EXERCISE DIRECTIONS: All entries, exactly as written, should be output again.

══════

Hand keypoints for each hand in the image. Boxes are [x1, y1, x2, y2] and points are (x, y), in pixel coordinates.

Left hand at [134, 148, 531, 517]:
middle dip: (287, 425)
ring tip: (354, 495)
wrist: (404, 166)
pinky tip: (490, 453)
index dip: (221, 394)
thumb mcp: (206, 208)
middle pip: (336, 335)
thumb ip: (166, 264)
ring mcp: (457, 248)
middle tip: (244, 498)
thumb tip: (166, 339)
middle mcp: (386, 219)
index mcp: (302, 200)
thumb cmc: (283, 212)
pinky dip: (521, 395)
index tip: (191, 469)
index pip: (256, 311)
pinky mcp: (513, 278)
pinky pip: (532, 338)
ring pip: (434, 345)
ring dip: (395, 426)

══════

WRITTEN RESPONSE:
Hand keypoints for each hand in the image. Boxes are [x1, y1, x2, y2] and points are (x, y), in pixel coordinates.

Left hand at [134, 148, 531, 517]:
middle dip: (287, 425)
ring tip: (354, 495)
wrist: (404, 166)
pinky tip: (490, 453)
index dip: (221, 394)
thumb mcp: (206, 208)
middle pip: (336, 335)
thumb ip: (166, 264)
ring mcp: (457, 248)
middle tip: (244, 498)
thumb tip: (166, 339)
middle mcp: (386, 219)
index mcp: (302, 200)
thumb cmc: (283, 212)
pinky dip: (521, 395)
index tip: (191, 469)
index pip: (256, 311)
pinky mcp: (513, 278)
pinky pip: (532, 338)
ring pip: (434, 345)
ring dip: (395, 426)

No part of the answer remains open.